O segredo da filosofia não é, portanto, ou todavia, o do sentido das coisas. O sentido objectivo da relação do homem com as coisas é que é o segredo da filosofia. Mas é um sentido que a filosofia não está em condições de disponibilizar de forma consciente, pois ela, exercida por intelectuais que têm por material de trabalho, meio de subsistência e de reconhecimento, a linguagem natural, procura o fundamento da existência humana, ou a sua essência, na própria linguagem, na sua semântica e sintaxe reificadas, a qual, na verdade, comunica e oculta simultâneamente as condições de vida. O homem não subsiste com palavras nem se alegra com tristezas.

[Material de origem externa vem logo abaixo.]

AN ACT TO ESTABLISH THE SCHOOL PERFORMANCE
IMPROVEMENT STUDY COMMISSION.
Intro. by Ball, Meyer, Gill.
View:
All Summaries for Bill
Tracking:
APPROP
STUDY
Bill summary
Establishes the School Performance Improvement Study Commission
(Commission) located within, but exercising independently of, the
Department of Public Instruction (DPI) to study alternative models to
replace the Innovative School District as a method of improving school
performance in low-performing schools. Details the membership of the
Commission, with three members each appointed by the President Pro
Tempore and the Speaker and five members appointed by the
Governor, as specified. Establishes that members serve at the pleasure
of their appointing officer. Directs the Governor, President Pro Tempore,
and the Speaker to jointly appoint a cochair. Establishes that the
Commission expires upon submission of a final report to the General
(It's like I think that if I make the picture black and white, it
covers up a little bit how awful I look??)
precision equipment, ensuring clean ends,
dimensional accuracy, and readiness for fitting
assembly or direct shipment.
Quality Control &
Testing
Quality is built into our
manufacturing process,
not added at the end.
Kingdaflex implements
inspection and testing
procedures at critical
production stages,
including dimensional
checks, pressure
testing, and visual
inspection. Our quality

Já Francis Bacon, no Novum Organum (1620) denunciava, como “Ídolos do Foro”, o atractivo mágico da linguagem, não só para o metafísico como para o comum dos mortais, atractivo de que Cézanne decidiu fugir, ainda que não se tivesse conseguido calar, orientando-nos, com isso, nos mistérios do que deveria ser uma relação perceptiva directa:
«as palavras podem virar e reflectir o seu poder contra o entendimento, efeito esse que tornou sofísticas e inactivas as ciências e a filosofia. É que as palavras são frequentemente impostas a partir da apreensão do homem comum e dissecam as coisas segundo as linhas mais perceptíveis ao entendimento comum. O que acontece é que quando um entendimento mais penetrante, uma observação mais atenta pretende deslocar essas linhas, a fim de as tornar mais conformes à natureza, as palavras [quais “primeiro-motor”, “destino”, “elementos substanciais”, “pesado” ou “leve”] opõem-se a esse intento com grande alarido.»
O sábio, Procurador Geral, Ministro da Justiça, Chanceler do rei Jaime I, põe-nos igualmente de sobreaviso, talvez por experiência própria, contra os enredos teóricos e as falácias pseudo-demonstrativas, que, ambos, ligando as palavras umas às outras, concluem pelo ponto donde a vontade humana partiu. Juiz em causa própria, nada pode provar, mas satisfaz a auto-estima e convence quem aceita tais regras do jogo sem saber de que se trata dum jogo viciado.
Advertindo de tais ilusões, denominadas por ele de “Ídolos do Teatro”, escreve:
«As fábulas deste tipo de teatro têm isso em comum com aquilo que é usual no teatro dos poetas: as narrações imaginadas para a cena são mais harmoniosas, mais elegantes e mais conformes àquilo que pretendemos que elas sejam do que as narrações verídicas extraídas da História.»